_Study questions_
**A)** According to the article on vaccine mandates at Windsor hospitals, what vaccination rate had HDGH reached among staff and physicians as of Sept. 23?
**B)** List every person named in the article on vaccine mandates at Windsor hospitals.

_Text provided_
================

About 170 staff members at Windsor, Ont., hospitals have been placed on unpaid leave for not receiving their first dose of COVID-19 vaccine by the deadlines set out by their employers.
Hôtel-Dieu Grace Healthcare (HDGH) and Windsor Regional Hospital (WRH) had given staff and physicians until Sept. 22 to get their first COVID-19 shot or risk being suspended without pay, unless they could provide a valid medical exemption.
Employees have until Oct. 6 and Oct. 7 respectively to get vaccinated before they have their jobs terminated or privileges suspended, according to the hospitals.
A senior official at HDGH confirmed that 30 of their employees have now been suspended without pay for failing to meet the vaccine deadline.
“If these employees do not have the first vaccination on or before October 6th, they will face termination with cause,” wrote Biagio Marra, vice president of communications and corporate affairs at HDGH, in an email statement to The Epoch Times.
HDGH has reached a 97 percent vaccination rate amongst staff and physicians, as of Sept. 23.
WRH said in a news release on Sept. 22, that 96 percent of its employees are fully vaccinated. However, 140 individuals, who represent approximately 4 percent of the workforce, have not complied with the policy, including 84 clinical staff, 56 non-clinical staff, and seven professional staff members. They are now placed on a two-week unpaid leave.
The workplace policies follow a directive from Ontario’s top public health official requiring all hospitals to develop COVID-19 vaccination policies. The directive requires hospitals to, at a minimum, require regular virus testing for unvaccinated workers.
David Musyj, CEO of WRH, who took a similar approach as HDGH in implementing stricter vaccine mandates, said his hospital made the decision in order to “put the safety and well-being of patients, our community, and team members first.”
Mandatory vaccination policies have triggered a series of protests by public employees recently, including health workers demonstrating outside hospitals across Canada. Prime Minister Justin Trudeau has condemned such protests as “intimidation,” while vowing to criminalize protests that block access to hospitals, vaccine clinics, testing centres, or other health services.
Canadian Frontline Nurses, a medical freedom advocacy group, who organized the protests outside hospitals on Sept. 1 and Sept. 13, responded to Trudeau in an open letter on Sept. 17, saying this type of rhetoric creates a divisive environment that “pits family and friends against one another based on medical choices that individuals have made with careful consideration.”

================

_Material shown_
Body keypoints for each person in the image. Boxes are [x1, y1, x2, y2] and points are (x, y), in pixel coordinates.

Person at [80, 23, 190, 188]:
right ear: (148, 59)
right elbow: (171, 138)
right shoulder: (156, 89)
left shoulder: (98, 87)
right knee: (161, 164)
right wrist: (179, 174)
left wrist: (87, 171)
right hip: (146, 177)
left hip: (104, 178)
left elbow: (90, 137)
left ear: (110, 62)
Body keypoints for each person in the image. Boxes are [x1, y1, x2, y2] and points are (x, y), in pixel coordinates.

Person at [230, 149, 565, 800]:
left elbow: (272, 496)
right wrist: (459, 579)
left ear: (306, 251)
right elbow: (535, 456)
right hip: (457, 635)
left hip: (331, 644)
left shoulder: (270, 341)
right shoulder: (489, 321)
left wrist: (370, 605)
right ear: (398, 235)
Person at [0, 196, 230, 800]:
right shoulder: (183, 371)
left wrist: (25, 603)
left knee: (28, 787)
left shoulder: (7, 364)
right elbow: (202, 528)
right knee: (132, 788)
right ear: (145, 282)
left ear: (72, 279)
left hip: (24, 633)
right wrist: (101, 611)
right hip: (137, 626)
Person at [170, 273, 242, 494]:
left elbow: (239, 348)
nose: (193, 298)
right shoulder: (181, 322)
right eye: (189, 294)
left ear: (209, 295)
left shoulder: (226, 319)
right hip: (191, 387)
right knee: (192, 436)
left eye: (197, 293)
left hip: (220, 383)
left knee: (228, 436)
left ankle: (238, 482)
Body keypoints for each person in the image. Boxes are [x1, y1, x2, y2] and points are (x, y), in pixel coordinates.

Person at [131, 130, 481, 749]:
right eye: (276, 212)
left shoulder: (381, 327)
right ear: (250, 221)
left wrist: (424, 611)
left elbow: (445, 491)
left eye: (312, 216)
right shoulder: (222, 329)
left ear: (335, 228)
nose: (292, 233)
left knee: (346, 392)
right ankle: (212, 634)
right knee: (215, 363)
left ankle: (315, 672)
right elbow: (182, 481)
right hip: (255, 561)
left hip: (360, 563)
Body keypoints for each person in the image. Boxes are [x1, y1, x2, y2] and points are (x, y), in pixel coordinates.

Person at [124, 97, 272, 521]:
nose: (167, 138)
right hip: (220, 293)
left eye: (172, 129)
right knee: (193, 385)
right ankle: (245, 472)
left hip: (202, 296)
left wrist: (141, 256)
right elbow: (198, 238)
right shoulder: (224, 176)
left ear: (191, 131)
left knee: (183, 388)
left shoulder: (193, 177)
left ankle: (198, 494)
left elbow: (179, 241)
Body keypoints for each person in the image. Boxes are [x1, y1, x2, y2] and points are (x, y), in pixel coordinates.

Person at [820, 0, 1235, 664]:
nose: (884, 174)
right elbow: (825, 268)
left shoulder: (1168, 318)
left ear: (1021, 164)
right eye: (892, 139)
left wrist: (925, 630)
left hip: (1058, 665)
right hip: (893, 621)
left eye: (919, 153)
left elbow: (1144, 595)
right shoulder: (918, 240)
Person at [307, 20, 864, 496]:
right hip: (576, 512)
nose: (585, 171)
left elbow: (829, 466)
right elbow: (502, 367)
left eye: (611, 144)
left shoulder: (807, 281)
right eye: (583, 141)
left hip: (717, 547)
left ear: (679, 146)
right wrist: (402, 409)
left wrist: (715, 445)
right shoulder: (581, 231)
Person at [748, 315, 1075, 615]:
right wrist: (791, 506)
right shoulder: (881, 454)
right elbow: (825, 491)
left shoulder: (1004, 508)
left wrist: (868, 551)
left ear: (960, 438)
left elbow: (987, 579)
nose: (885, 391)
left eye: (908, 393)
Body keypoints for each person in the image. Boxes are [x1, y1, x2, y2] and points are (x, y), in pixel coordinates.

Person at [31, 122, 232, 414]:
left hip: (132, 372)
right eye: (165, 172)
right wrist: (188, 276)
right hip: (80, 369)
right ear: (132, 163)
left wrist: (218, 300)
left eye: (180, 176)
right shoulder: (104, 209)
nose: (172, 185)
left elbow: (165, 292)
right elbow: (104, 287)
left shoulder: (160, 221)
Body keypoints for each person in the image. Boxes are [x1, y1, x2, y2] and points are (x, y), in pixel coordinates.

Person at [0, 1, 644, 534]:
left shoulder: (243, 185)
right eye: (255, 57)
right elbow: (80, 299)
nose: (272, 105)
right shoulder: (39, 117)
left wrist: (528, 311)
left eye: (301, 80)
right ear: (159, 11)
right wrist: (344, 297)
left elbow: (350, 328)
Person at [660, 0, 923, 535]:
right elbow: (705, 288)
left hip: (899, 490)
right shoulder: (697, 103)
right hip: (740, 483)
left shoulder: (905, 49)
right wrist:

================

_Solutions_
**A)** 97 percent

**B)** Biagio Marra, David Musyj, Justin Trudeau